The extent of sulfadiazine (SDZ) removal via photo-degradation (UV-C), photocatalysis with TiO2 (UV-C/TiO2) and photo-persulfate-oxidation (UV-C/PS) was investigated in a batch reactor under different UV-C power levels (i.e. 14, 28, 42 and 56 W). Moreover, effects of suspended/immobilized catalyst, i.e. TiO2 slurry/TiO2 supported on granular activated carbon (GAC-TiO2), on SDZ removal and corresponding SDZ degradation kinetics under different catalyst loading (1-6 g/L) were explored. Around 41.7% SDZ removal was observed after 120 min in UV-C system at the highest power level, i.e. 56 W. On the other hand, photocatalysis with TiO2 and GAC-TiO2 has shown better SDZ removal than photo-degradation.

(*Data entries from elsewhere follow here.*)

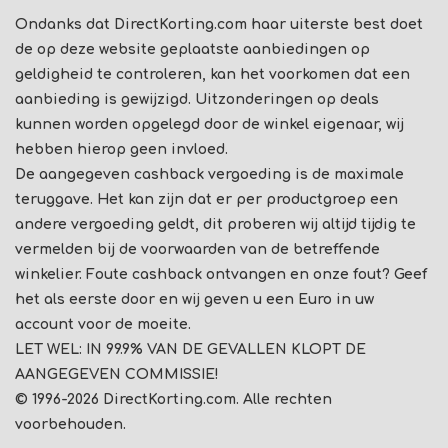
Ondanks dat DirectKorting.com haar uiterste best doet
de op deze website geplaatste aanbiedingen op
geldigheid te controleren, kan het voorkomen dat een
aanbieding is gewijzigd. Uitzonderingen op deals
kunnen worden opgelegd door de winkel eigenaar, wij
hebben hierop geen invloed.
De aangegeven cashback vergoeding is de maximale
teruggave. Het kan zijn dat er per productgroep een
andere vergoeding geldt, dit proberen wij altijd tijdig te
vermelden bij de voorwaarden van de betreffende
winkelier. Foute cashback ontvangen en onze fout? Geef
het als eerste door en wij geven u een Euro in uw
account voor de moeite.
LET WEL: IN 99.9% VAN DE GEVALLEN KLOPT DE
AANGEGEVEN COMMISSIE!
© 1996-2026 DirectKorting.com. Alle rechten
voorbehouden.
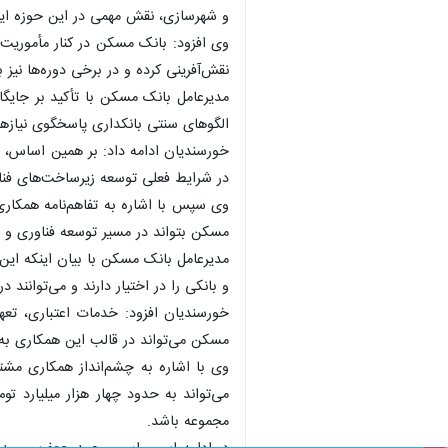
و شهرسازی، نقش مهمی در این حوزه ایف
وی افزود: بانک مسکن در کنار مأموریت
نقش‌آفرینی کرده و در برخی دوره‌ها نی
مدیرعامل بانک مسکن با تأکید بر جایگا
الگوهای سنتی بانکداری پاسخگوی نیازها
خورسندیان ادامه داد: بر همین اساس، 
در شرایط فعلی توسعه زیرساخت‌های فناو
وی سپس با اشاره به تفاهم‌نامه همکار
مسکن بتواند در مسیر توسعه فناوری و تح
مدیرعامل بانک مسکن با بیان اینکه ای
و بانکی را در اختیار دارند و می‌توانند
مسکن می‌تواند در قالب این همکاری به 
وی با اشاره به چشم‌انداز همکاری مشت
می‌تواند به حدود چهار هزار میلیارد تو
مجموعه باشد.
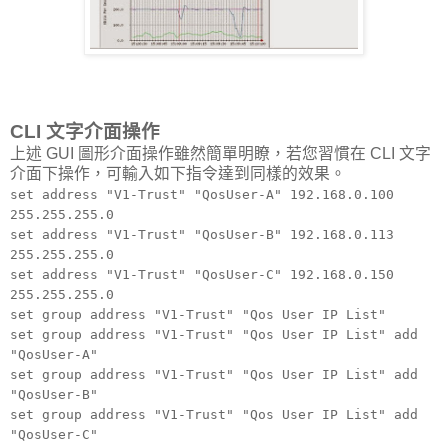
CLI 文字介面操作
上述 GUI 圖形介面操作雖然簡單明瞭，若您習慣在 CLI 文字
介面下操作，可輸入如下指令達到同樣的效果。
set address "V1-Trust" "QosUser-A" 192.168.0.100
255.255.255.0
set address "V1-Trust" "QosUser-B" 192.168.0.113
255.255.255.0
set address "V1-Trust" "QosUser-C" 192.168.0.150
255.255.255.0
set group address "V1-Trust" "Qos User IP List"
set group address "V1-Trust" "Qos User IP List" add
"QosUser-A"
set group address "V1-Trust" "Qos User IP List" add
"QosUser-B"
set group address "V1-Trust" "Qos User IP List" add
"QosUser-C"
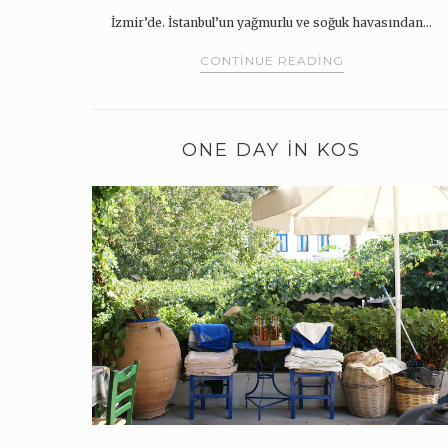
İzmir’de. İstanbul’un yağmurlu ve soğuk havasından…
CONTINUE READING
ONE DAY IN KOS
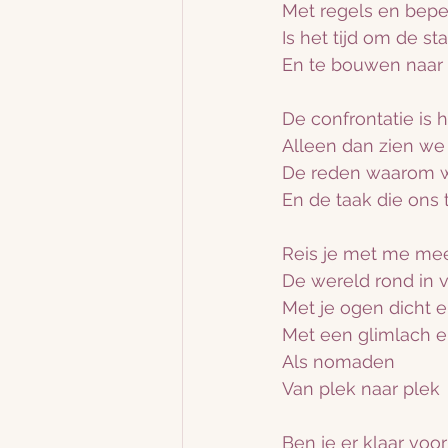
Met regels en bep
Is het tijd om de st
En te bouwen naar 
De confrontatie is h
Alleen dan zien we 
De reden waarom w
En de taak die ons 
Reis je met me me
De wereld rond in v
Met je ogen dicht e
Met een glimlach e
Als nomaden
Van plek naar plek
Ben je er klaar voor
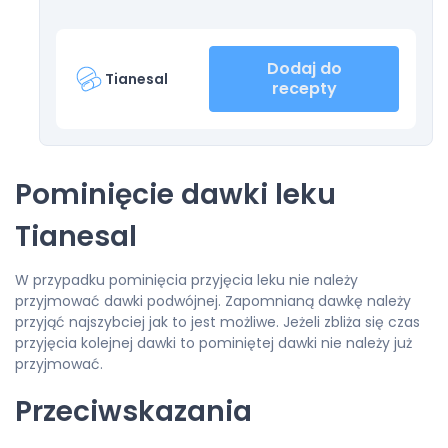
Dodaj do
Tianesal
recepty
Pominięcie dawki leku
Tianesal
W przypadku pominięcia przyjęcia leku nie należy
przyjmować dawki podwójnej. Zapomnianą dawkę należy
przyjąć najszybciej jak to jest możliwe. Jeżeli zbliża się czas
przyjęcia kolejnej dawki to pominiętej dawki nie należy już
przyjmować.
Przeciwskazania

In UV-C/TiO2 (4 g/L and 28 W) and UV-C/GAC-TiO2 (5 g/L and 28 W) systems, SDZ removals were 91.8% after 120 min and 100% after 60 min, respectively; however, TOC analysis has revealed that 45.4% and 60.8% SDZ was mineralized in these systems, respectively. In UV-C/PS system, near complete degradation of SDZ (99.8%) was observed within 10 min under 50 mg/L of PS and 28 W UV illumination. On the other hand, complete SDZ removal was observed in PS alone system at a dosage of 1000 mg/L but the formation of SO42- was found to be a drawback. In photolysis and photocatalysis systems, SDZ removal followed pseudo-first-order kinetics whereas the kinetics followed pseudo-second-order in UV-C/PS system. The comparison of electrical energy consumed (EEO) in different systems revealed that UV-C/GAC-TiO2 and UV-C/PS system were energy efficient compared with other systems. The LC-MS analysis has confirmed the cleavage of C-N bonds in the pyrimidine ring followed by S-N bonds in the sulfonyl group, which was found to be the major degradation pathway of SDZ.